Wednesday 22 February 2017

MOYSHE-KHAYIM LEVI

MOYSHE-KHAYIM LEVI (May 22, 1893-September 1942)
            He was born in Lemberg, Galicia, into a well-heeled family.  He studied in religious primary school and with the Brzeżany rabbi, and he received ordination into the rabbinate.  During WWI he was living in Vienna where he studied at the university as well as in the conservatory.  He was a friend of Dr.

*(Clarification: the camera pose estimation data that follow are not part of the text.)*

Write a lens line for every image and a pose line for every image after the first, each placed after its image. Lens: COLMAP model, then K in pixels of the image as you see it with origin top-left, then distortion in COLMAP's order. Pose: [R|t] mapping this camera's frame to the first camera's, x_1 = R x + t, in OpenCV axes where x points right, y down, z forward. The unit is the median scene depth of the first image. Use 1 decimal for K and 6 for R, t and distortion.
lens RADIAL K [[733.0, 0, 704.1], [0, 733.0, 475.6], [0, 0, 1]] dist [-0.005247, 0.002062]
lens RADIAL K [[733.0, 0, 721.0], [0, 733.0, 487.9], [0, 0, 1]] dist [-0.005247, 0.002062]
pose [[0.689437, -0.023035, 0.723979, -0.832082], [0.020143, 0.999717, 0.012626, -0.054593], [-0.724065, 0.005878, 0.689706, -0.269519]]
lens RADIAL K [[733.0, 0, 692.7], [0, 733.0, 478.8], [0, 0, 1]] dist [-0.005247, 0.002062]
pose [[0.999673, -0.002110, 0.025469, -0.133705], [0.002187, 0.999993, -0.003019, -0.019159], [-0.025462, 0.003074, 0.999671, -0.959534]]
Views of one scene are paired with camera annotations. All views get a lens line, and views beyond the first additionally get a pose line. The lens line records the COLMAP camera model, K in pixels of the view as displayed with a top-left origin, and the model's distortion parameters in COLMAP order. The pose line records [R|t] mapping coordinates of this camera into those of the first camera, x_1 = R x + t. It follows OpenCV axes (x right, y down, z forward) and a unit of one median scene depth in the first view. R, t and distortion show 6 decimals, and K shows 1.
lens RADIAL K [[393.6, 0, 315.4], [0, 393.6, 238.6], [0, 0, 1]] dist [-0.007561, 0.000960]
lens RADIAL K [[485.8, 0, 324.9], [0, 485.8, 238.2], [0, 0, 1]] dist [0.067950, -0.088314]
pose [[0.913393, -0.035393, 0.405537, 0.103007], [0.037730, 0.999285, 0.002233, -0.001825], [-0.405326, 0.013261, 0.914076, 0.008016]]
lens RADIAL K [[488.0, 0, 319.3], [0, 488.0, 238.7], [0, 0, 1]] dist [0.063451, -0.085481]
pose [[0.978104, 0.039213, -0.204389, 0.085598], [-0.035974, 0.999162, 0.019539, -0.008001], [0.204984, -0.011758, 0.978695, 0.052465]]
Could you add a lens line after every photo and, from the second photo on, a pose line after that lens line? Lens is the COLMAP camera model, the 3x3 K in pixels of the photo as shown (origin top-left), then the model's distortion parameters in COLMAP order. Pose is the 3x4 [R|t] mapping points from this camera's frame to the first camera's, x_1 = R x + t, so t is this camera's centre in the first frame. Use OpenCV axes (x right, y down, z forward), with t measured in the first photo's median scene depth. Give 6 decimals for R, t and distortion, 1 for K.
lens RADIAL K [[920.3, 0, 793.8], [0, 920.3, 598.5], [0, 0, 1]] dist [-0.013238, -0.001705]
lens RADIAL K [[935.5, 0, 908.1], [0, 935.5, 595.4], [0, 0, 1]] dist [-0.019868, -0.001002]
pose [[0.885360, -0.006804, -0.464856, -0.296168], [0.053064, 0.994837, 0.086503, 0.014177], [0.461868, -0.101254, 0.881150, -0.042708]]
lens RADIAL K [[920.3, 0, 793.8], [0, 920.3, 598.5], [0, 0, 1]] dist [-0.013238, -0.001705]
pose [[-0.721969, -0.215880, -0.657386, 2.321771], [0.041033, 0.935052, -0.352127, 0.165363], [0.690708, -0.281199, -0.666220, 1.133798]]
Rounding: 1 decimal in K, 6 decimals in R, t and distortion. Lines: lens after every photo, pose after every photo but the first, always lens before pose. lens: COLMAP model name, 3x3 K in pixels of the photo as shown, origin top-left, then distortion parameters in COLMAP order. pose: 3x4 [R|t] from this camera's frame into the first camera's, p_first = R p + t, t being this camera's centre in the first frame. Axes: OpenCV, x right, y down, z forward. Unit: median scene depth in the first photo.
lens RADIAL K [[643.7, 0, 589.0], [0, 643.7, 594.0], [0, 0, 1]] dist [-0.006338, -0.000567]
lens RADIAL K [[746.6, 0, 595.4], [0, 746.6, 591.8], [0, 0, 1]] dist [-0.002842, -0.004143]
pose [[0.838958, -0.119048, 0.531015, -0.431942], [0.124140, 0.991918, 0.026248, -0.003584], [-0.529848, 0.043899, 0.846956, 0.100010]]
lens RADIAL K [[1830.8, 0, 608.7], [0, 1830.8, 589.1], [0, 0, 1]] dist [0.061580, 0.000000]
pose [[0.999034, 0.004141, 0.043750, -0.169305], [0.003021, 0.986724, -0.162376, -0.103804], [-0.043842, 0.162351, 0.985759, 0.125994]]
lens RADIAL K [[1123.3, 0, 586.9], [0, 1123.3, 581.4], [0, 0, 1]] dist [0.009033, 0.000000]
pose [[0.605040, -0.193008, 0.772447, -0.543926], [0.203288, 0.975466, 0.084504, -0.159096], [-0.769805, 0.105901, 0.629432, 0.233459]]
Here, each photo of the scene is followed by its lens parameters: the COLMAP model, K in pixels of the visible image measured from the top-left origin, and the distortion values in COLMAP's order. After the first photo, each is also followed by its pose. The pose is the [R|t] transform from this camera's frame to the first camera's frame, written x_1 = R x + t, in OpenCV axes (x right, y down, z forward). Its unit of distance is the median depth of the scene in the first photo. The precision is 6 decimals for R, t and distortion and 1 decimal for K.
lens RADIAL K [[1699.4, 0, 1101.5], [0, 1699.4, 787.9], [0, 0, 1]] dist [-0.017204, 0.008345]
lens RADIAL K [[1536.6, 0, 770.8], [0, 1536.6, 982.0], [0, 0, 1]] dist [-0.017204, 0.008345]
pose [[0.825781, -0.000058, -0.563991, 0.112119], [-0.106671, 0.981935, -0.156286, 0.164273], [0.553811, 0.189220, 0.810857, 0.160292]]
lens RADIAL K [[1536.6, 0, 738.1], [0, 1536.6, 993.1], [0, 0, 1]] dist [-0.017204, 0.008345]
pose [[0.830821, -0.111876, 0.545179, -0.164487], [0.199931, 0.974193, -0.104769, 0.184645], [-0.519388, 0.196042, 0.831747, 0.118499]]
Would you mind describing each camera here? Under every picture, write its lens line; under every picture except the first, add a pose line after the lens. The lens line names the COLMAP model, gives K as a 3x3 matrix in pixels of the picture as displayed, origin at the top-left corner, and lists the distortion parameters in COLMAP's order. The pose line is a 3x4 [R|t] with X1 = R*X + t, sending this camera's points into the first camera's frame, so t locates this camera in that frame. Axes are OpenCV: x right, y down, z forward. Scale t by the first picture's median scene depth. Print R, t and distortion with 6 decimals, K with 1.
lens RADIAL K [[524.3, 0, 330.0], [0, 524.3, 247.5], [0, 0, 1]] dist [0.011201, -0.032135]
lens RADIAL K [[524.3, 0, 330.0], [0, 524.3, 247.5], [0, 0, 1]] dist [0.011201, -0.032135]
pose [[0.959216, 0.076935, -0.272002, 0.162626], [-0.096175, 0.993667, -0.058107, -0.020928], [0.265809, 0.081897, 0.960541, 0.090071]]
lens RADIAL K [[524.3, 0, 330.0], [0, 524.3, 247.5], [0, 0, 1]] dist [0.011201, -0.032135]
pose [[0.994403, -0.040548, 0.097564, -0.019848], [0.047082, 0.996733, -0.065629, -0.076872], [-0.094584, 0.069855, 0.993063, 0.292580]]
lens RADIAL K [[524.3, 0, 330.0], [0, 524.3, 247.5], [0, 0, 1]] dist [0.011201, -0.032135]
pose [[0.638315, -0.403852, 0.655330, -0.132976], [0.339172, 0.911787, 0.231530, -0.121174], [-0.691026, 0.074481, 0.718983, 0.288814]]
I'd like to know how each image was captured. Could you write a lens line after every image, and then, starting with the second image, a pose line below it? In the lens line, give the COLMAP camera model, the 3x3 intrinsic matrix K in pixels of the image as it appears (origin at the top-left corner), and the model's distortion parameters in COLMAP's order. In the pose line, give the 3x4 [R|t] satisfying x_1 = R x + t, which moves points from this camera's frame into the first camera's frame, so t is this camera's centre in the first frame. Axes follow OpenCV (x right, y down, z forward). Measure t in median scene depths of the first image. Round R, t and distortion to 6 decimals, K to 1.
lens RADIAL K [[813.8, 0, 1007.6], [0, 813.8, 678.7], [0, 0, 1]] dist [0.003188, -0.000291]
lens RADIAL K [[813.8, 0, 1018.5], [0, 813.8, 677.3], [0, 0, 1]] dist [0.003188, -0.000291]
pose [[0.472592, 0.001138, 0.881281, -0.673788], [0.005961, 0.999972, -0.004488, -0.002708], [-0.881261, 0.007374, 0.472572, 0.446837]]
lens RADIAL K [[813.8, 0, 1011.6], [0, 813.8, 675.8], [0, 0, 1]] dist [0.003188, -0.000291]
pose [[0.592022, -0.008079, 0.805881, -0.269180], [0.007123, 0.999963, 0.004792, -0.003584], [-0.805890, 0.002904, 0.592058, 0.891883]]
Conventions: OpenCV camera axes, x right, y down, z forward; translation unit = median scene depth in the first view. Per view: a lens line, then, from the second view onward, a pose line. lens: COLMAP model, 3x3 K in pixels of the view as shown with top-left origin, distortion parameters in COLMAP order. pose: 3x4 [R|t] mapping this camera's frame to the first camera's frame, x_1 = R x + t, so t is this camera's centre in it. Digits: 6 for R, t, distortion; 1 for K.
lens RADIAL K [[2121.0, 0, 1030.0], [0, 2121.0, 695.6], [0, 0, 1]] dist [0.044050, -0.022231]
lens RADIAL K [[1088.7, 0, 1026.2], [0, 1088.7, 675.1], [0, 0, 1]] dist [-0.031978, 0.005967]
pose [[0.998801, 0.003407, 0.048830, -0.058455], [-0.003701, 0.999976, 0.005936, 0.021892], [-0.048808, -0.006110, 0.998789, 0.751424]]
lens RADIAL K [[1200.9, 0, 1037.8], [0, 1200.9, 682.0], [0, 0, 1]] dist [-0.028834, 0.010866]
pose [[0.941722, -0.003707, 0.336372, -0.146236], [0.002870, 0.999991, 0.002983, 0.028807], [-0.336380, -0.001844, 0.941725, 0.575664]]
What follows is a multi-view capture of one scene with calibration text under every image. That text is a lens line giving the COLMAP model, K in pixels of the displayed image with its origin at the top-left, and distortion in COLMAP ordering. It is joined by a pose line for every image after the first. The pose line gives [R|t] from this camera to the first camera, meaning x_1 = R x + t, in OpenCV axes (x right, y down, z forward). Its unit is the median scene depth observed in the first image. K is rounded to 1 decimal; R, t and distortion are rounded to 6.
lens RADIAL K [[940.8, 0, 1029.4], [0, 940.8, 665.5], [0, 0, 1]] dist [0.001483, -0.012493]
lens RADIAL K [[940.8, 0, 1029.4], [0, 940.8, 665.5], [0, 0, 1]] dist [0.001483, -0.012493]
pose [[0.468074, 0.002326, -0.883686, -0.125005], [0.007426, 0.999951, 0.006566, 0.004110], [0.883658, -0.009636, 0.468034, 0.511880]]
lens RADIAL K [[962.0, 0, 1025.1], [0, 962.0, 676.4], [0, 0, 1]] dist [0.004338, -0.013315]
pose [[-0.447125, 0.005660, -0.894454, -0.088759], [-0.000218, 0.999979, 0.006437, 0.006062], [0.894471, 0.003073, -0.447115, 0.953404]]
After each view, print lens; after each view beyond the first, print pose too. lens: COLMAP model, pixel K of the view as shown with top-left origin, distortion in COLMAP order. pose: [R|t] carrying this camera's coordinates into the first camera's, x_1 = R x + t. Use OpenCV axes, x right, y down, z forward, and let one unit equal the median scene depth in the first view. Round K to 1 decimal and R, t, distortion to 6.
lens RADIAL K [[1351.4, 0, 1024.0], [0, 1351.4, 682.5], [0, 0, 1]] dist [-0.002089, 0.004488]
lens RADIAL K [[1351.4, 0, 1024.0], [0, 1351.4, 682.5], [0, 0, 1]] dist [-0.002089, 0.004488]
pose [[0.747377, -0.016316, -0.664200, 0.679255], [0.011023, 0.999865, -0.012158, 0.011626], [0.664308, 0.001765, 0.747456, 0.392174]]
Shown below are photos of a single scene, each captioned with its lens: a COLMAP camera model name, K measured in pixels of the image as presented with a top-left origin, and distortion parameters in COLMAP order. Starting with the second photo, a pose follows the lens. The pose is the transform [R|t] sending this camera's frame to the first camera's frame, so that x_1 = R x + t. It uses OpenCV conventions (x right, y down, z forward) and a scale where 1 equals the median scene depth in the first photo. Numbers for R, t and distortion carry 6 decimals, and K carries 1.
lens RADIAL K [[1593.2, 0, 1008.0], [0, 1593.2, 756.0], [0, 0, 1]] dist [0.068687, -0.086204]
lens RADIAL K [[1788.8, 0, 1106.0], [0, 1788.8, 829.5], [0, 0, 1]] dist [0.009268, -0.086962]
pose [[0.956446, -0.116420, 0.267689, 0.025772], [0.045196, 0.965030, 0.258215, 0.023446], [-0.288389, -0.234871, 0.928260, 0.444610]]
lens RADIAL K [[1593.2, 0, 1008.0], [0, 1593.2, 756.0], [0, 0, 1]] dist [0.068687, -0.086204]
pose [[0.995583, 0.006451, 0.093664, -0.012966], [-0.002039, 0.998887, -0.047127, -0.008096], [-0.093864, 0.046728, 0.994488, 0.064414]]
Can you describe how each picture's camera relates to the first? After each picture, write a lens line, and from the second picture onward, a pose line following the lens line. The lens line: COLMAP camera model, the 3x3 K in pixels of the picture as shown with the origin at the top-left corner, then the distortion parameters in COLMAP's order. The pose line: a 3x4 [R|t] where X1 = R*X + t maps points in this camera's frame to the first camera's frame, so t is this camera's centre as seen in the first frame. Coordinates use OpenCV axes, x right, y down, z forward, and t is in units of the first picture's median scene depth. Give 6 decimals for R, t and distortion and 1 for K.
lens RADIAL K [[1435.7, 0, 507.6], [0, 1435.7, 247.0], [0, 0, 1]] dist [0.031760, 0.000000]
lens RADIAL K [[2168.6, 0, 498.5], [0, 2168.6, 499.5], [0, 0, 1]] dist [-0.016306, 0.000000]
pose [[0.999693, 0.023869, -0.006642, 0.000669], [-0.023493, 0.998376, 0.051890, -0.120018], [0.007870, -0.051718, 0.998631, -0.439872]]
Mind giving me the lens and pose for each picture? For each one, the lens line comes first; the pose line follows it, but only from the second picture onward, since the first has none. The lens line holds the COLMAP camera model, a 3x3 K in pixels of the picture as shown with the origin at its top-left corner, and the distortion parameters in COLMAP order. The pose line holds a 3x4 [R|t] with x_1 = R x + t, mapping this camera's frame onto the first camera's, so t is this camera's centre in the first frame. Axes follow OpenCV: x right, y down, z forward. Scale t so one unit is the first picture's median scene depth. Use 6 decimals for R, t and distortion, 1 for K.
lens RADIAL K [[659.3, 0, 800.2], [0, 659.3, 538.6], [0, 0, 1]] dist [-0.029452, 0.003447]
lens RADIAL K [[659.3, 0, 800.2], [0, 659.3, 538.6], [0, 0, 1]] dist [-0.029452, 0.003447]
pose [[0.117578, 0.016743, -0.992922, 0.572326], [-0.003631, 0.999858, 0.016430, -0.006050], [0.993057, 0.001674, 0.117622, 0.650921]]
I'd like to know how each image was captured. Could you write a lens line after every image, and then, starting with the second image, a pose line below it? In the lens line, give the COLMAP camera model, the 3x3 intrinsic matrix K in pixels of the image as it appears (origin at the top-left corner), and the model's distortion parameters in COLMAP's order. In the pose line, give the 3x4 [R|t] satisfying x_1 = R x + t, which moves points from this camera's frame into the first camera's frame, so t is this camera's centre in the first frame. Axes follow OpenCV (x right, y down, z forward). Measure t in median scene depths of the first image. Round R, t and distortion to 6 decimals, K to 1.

Nosn Birnboym (Nathan Birnbaum), and he was influence by him in his return path to religious Judaism and to his work with Agudat Yisrael.  He was rabbi and headmaster of yeshivas in Slovakia and Romania.  He was a cofounder of the “Beys-Yankev” seminars in Cracow and Czernowitz.  In 1936 he became rabbi of Piotrków.  He was also a member of the executive of Agudat Yisrael and Poale Agudat-Yisrael (Workers of Agudat Yisrael) in Poland and of Moetset Gedole Hatorah (Council of Torah Giants).  He began writing in Hebrew and in 1918 switched to Yiddish.  His work appeared in: Der yud (The Jew), Dos yudishe togblat (The Jewish daily newspaper), Yudishe arbayter-shtime (Voice of Jewish workers), Darkenu (Our way), and Deglanu (Our banner)—in Warsaw; Ortodoksishe bleter (Orthodox pages), Der idisher arbayter (The Jewish worker), Beys-yankev zhurnal (Beys Yankev journal), Ortodoksishe almanakh (Orthodox almanac), and Oylim-bleter (Pages for immigrants to Israel), and Bnei derekh (Children of the way) which was edited by N. Birbaum—in Lodz; Dos yudishe lebn (The Jewish life) in Piotrków; and Dos vort (The word) in Vilna; among others.  He was the author of: Di idishe froyen-velt (The Jewish women’s word) (Prešov, 1930), 84 pp.; Tsvey muters in yisroel (Two mothers in Israel) (Lodz, 1932), 28 pp.; Afn veg tsu kidesh hashem (On the way to sanctification of the name) (Piotrków, 1937), 38 pp.  When the Nazis set up the ghetto in Piotrków, he avoided becoming a “Jewish elder” and worthily assumed the fate of the entire Jewish people.  On September 21, 1942, during the liquidation of the ghetto, he and all those remaining of the Piotrków Jewry were deported to Treblinka and murdered there.  His Hebrew-language religious work, Dine kidush hashem (Services to the sanctification of the name), which he wrote in 1937, was lost.

Sources: Biblyografishe yorbikher fun yivo (Bibliographic yearbooks from YIVO) (Warsaw, 1928), see index; Y. Sh. Goldshteyn, in Forverts (New York) (September 18, 1953); M. Prager, in Fun noentn over (New York) 2 (1956), p. 532; information from Yoysef Firdnzon in New York.